Segment Start: EXCERPTED DATA

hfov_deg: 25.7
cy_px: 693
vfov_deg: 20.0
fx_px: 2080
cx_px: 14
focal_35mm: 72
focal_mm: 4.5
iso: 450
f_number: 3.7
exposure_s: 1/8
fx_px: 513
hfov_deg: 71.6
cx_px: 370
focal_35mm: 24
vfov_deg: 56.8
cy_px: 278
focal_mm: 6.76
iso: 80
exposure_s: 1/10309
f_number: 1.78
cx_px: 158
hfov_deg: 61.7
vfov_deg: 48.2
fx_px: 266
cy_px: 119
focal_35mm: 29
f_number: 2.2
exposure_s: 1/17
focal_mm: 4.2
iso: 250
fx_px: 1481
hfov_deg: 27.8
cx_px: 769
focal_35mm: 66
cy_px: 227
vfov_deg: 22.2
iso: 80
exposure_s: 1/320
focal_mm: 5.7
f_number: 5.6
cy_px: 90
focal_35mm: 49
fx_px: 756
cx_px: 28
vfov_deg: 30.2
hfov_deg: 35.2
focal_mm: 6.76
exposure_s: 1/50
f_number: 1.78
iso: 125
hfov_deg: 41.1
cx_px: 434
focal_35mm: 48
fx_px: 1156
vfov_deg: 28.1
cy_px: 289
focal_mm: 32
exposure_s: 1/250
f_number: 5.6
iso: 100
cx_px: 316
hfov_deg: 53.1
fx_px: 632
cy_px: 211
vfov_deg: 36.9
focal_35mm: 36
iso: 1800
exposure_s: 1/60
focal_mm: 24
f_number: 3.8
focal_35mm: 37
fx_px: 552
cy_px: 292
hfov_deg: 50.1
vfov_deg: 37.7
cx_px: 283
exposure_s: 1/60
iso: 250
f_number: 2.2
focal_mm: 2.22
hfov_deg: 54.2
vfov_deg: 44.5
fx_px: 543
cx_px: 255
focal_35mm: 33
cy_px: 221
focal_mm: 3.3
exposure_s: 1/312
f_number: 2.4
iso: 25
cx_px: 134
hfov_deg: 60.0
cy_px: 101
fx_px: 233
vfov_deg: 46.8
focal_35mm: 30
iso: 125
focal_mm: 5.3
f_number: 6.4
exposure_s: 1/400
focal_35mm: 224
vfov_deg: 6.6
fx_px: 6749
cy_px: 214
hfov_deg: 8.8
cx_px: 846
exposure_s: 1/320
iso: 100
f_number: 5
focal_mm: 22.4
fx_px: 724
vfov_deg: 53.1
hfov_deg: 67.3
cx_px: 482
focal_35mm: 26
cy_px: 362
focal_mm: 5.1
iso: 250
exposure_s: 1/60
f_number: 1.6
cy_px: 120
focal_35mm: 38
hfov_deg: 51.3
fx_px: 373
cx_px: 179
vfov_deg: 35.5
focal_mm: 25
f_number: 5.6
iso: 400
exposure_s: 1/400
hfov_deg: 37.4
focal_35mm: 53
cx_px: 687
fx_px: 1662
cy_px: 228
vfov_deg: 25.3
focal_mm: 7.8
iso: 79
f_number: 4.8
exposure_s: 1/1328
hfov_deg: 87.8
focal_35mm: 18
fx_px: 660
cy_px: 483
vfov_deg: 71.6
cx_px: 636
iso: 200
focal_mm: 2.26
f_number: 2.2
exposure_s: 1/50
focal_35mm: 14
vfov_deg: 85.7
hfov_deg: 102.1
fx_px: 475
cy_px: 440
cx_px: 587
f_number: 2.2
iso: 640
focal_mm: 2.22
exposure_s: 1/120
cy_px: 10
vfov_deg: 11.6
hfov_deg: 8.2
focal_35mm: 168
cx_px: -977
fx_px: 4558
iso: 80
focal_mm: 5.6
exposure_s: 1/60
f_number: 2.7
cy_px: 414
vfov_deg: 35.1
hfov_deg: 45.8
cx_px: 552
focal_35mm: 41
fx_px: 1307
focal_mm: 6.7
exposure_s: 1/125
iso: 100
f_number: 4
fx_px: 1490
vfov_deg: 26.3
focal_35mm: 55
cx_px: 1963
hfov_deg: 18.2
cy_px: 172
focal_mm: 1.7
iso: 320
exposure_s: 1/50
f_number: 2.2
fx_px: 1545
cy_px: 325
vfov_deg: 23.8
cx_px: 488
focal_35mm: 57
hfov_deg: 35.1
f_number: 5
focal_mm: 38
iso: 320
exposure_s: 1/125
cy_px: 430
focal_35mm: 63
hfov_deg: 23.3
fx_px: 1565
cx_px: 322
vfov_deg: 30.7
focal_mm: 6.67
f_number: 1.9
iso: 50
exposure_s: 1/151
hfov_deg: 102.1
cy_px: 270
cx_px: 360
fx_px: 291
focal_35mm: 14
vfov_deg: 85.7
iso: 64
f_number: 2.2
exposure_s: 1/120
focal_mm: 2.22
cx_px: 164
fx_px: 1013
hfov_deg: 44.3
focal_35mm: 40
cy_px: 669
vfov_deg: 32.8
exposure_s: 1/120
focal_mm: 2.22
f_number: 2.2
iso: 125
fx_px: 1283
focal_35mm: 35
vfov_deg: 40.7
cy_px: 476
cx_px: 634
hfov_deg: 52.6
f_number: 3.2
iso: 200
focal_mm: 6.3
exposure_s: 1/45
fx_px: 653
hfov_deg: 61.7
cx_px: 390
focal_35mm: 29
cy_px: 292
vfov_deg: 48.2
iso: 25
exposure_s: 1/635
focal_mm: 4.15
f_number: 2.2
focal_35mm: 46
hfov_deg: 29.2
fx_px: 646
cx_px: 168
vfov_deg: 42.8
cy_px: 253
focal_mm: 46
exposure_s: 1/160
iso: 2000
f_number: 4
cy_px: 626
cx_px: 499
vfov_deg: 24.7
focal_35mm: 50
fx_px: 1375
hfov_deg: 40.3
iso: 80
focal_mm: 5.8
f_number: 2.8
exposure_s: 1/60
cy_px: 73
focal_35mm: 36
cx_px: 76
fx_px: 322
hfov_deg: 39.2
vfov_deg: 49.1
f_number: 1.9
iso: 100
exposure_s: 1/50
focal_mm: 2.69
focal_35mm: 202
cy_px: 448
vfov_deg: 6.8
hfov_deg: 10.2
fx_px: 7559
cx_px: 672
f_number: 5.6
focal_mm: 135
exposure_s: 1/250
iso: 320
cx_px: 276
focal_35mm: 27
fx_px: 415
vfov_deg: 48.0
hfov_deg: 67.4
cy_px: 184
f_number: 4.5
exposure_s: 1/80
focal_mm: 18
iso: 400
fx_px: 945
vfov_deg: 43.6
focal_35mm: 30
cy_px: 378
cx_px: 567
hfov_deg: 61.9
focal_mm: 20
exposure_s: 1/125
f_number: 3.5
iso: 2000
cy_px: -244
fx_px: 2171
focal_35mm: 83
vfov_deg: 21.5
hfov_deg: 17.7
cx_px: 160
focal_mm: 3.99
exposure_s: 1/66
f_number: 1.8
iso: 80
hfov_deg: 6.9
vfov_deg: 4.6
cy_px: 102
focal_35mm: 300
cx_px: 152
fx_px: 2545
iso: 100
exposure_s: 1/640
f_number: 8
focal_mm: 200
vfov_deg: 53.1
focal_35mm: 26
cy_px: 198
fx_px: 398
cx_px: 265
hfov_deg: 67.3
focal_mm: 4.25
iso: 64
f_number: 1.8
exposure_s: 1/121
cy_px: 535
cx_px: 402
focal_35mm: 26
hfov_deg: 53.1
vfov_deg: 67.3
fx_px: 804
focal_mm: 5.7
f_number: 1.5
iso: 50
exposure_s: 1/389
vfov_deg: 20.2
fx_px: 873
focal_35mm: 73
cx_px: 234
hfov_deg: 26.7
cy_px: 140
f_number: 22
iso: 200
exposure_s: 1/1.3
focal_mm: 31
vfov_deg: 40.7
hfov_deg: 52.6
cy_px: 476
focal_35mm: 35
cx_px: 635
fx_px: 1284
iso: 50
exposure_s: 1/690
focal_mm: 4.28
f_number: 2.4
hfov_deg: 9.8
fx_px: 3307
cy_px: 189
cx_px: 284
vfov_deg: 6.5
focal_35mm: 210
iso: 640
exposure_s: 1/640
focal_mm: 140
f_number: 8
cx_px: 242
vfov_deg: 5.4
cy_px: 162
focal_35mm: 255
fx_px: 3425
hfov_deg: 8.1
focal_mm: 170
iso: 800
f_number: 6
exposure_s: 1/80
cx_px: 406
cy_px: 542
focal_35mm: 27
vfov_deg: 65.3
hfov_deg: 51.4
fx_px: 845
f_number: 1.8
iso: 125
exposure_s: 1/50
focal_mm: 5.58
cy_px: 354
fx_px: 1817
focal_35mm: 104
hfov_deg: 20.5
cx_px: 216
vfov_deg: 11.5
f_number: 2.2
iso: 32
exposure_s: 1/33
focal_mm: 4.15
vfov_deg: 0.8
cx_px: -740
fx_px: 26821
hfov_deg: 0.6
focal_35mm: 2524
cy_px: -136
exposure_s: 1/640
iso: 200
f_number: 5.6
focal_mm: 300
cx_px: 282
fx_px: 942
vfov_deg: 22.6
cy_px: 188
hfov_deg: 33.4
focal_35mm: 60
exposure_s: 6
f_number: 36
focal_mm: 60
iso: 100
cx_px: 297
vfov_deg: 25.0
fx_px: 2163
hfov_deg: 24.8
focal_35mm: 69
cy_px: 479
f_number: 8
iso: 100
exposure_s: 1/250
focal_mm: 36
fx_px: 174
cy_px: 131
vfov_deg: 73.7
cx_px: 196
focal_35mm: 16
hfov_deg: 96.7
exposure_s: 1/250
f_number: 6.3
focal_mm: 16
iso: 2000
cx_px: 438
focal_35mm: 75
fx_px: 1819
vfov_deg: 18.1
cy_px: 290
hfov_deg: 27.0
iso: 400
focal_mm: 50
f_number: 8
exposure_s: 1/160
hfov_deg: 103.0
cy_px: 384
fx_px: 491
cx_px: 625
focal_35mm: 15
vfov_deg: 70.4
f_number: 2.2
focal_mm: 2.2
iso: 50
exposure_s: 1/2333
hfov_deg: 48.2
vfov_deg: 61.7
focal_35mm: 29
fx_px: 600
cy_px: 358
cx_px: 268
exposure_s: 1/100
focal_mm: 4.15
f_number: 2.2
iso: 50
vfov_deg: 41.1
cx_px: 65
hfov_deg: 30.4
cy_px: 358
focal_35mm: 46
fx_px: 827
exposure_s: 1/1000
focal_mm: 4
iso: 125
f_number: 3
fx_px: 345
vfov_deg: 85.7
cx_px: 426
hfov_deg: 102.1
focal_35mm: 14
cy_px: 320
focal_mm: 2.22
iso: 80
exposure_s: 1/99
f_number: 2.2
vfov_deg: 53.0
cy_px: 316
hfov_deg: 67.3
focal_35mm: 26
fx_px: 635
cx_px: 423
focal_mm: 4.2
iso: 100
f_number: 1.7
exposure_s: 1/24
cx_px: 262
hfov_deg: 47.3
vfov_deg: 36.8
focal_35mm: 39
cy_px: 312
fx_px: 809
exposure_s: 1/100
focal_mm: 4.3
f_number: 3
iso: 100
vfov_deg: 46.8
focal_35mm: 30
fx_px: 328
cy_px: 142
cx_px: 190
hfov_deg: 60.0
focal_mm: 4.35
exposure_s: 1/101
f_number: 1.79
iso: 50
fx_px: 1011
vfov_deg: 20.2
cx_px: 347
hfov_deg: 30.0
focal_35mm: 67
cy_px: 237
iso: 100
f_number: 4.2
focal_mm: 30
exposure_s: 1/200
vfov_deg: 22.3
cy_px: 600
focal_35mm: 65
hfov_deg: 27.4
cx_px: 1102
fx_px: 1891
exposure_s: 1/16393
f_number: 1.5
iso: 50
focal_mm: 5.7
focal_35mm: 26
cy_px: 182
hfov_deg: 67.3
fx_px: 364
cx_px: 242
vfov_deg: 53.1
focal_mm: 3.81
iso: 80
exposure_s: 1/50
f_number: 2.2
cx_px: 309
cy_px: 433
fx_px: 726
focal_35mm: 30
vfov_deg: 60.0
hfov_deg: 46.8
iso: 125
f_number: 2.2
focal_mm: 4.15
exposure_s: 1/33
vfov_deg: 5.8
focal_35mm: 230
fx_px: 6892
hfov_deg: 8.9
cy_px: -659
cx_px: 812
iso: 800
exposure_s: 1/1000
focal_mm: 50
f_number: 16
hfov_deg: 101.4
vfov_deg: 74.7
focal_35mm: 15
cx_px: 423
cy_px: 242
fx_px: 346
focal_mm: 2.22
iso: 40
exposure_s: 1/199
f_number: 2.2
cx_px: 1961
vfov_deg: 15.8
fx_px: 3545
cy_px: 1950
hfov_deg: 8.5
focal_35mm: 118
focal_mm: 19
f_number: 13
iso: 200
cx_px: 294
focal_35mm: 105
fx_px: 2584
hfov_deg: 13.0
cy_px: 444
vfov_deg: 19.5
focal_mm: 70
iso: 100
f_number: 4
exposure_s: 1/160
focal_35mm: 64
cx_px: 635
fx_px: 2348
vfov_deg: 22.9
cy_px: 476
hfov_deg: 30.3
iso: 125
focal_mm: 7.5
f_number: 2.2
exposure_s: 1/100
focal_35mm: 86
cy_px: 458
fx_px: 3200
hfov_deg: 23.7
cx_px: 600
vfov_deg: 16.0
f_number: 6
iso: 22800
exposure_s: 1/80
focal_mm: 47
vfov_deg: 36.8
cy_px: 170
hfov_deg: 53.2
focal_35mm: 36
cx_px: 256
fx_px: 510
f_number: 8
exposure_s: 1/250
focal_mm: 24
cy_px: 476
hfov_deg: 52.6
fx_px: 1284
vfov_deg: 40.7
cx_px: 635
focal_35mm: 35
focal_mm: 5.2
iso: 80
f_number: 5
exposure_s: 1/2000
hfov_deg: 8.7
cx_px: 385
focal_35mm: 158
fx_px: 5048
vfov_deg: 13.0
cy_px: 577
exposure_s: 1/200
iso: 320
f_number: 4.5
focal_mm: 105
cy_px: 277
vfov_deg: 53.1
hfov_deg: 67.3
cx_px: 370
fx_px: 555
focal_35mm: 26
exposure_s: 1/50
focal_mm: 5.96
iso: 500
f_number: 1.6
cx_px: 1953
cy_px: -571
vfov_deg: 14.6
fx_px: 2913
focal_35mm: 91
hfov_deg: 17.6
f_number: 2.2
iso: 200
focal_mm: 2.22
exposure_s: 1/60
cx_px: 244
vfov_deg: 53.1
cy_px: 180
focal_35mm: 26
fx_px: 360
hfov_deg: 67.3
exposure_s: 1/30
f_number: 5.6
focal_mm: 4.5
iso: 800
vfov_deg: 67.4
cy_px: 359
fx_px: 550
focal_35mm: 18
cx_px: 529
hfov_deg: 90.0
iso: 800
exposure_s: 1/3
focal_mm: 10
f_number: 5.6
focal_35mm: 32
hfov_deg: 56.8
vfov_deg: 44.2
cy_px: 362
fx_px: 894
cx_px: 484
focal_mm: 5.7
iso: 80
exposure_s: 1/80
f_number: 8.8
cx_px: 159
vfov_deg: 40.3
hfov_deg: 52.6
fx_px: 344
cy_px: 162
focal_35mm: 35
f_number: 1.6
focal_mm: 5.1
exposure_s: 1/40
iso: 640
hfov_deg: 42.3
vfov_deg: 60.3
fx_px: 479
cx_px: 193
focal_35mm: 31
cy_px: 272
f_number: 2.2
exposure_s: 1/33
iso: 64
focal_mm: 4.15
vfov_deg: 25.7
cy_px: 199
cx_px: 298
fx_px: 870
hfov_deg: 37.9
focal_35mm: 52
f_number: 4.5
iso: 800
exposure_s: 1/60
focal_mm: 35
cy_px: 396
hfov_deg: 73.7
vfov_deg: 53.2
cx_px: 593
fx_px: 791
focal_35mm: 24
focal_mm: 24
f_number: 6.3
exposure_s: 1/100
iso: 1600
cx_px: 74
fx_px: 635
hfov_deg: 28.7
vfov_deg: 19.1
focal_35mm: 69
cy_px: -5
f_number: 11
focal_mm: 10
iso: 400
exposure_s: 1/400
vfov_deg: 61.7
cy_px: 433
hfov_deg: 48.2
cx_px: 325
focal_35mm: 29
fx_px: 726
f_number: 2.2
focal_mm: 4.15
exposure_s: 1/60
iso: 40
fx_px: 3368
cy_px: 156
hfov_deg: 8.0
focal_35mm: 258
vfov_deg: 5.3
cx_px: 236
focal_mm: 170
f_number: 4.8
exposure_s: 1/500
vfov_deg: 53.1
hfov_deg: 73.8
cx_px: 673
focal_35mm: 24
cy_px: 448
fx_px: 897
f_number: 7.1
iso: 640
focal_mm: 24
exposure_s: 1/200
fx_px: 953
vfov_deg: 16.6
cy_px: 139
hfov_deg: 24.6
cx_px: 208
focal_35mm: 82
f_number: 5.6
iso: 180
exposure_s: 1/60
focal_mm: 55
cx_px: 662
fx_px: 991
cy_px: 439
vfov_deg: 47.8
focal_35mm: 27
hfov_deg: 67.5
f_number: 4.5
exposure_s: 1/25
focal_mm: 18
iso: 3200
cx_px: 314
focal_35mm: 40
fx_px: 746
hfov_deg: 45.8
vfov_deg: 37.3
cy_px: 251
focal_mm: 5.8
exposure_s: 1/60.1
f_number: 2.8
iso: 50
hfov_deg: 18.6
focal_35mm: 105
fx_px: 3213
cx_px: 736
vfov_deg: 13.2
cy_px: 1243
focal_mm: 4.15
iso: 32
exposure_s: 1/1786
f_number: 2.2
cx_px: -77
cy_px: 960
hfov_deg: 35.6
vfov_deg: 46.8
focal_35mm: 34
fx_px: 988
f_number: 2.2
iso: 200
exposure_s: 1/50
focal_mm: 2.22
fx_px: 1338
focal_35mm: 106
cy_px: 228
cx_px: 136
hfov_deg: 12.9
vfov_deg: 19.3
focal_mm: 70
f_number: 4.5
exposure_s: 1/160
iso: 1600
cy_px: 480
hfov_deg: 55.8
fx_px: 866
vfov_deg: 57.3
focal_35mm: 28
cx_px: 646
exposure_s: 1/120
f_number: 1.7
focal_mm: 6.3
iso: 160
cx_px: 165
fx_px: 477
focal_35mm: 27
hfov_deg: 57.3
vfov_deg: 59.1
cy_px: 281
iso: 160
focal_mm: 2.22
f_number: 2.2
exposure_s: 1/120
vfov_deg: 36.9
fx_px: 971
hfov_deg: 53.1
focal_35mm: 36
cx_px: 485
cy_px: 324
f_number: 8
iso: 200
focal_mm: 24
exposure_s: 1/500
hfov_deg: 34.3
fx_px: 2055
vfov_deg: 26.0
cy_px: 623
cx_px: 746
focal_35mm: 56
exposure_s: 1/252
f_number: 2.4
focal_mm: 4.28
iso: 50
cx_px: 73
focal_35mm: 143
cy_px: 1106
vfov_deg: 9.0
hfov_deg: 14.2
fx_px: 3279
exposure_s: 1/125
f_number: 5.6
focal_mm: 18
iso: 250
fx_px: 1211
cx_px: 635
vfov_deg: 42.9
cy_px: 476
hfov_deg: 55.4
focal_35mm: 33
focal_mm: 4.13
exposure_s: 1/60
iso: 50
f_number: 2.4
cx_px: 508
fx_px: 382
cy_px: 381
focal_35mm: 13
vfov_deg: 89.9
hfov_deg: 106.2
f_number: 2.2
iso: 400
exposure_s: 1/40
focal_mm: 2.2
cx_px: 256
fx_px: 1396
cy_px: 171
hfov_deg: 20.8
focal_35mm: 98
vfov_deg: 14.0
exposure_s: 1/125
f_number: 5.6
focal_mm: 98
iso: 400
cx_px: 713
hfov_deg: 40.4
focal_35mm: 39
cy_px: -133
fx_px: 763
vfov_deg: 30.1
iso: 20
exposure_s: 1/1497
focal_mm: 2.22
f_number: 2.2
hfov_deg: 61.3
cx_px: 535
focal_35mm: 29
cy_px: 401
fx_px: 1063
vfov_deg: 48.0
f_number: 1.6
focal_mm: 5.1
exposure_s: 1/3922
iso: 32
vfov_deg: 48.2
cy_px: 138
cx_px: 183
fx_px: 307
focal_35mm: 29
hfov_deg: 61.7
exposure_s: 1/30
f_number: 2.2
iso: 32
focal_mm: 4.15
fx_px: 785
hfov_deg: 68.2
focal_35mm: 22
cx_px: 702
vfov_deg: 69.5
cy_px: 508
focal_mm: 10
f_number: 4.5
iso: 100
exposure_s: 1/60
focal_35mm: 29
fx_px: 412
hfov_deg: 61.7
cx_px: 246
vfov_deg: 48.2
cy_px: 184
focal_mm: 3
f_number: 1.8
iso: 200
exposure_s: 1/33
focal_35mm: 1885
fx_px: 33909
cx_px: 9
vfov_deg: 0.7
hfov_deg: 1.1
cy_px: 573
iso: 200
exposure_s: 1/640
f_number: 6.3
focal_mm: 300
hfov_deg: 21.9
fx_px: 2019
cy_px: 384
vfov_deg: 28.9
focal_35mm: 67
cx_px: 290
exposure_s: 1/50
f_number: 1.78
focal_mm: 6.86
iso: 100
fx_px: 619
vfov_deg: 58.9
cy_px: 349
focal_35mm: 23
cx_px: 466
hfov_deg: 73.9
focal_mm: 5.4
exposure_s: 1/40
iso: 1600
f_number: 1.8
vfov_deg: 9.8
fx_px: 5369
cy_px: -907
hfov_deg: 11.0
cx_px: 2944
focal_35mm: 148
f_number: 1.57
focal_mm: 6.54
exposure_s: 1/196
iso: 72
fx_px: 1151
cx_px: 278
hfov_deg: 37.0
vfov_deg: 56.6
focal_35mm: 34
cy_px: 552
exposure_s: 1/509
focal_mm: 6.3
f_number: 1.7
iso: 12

Segment End: EXCERPTED DATA

▸ PROBLEM
Return, with no change at all, every line in the entries above from the line containing "hfov_deg: 71.6" through the line containing "vfov_deg: 44.5".

▸ COMPLETED TASK
hfov_deg: 71.6
cx_px: 370
focal_35mm: 24
vfov_deg: 56.8
cy_px: 278
focal_mm: 6.76
iso: 80
exposure_s: 1/10309
f_number: 1.78
cx_px: 158
hfov_deg: 61.7
vfov_deg: 48.2
fx_px: 266
cy_px: 119
focal_35mm: 29
f_number: 2.2
exposure_s: 1/17
focal_mm: 4.2
iso: 250
fx_px: 1481
hfov_deg: 27.8
cx_px: 769
focal_35mm: 66
cy_px: 227
vfov_deg: 22.2
iso: 80
exposure_s: 1/320
focal_mm: 5.7
f_number: 5.6
cy_px: 90
focal_35mm: 49
fx_px: 756
cx_px: 28
vfov_deg: 30.2
hfov_deg: 35.2
focal_mm: 6.76
exposure_s: 1/50
f_number: 1.78
iso: 125
hfov_deg: 41.1
cx_px: 434
focal_35mm: 48
fx_px: 1156
vfov_deg: 28.1
cy_px: 289
focal_mm: 32
exposure_s: 1/250
f_number: 5.6
iso: 100
cx_px: 316
hfov_deg: 53.1
fx_px: 632
cy_px: 211
vfov_deg: 36.9
focal_35mm: 36
iso: 1800
exposure_s: 1/60
focal_mm: 24
f_number: 3.8
focal_35mm: 37
fx_px: 552
cy_px: 292
hfov_deg: 50.1
vfov_deg: 37.7
cx_px: 283
exposure_s: 1/60
iso: 250
f_number: 2.2
focal_mm: 2.22
hfov_deg: 54.2
vfov_deg: 44.5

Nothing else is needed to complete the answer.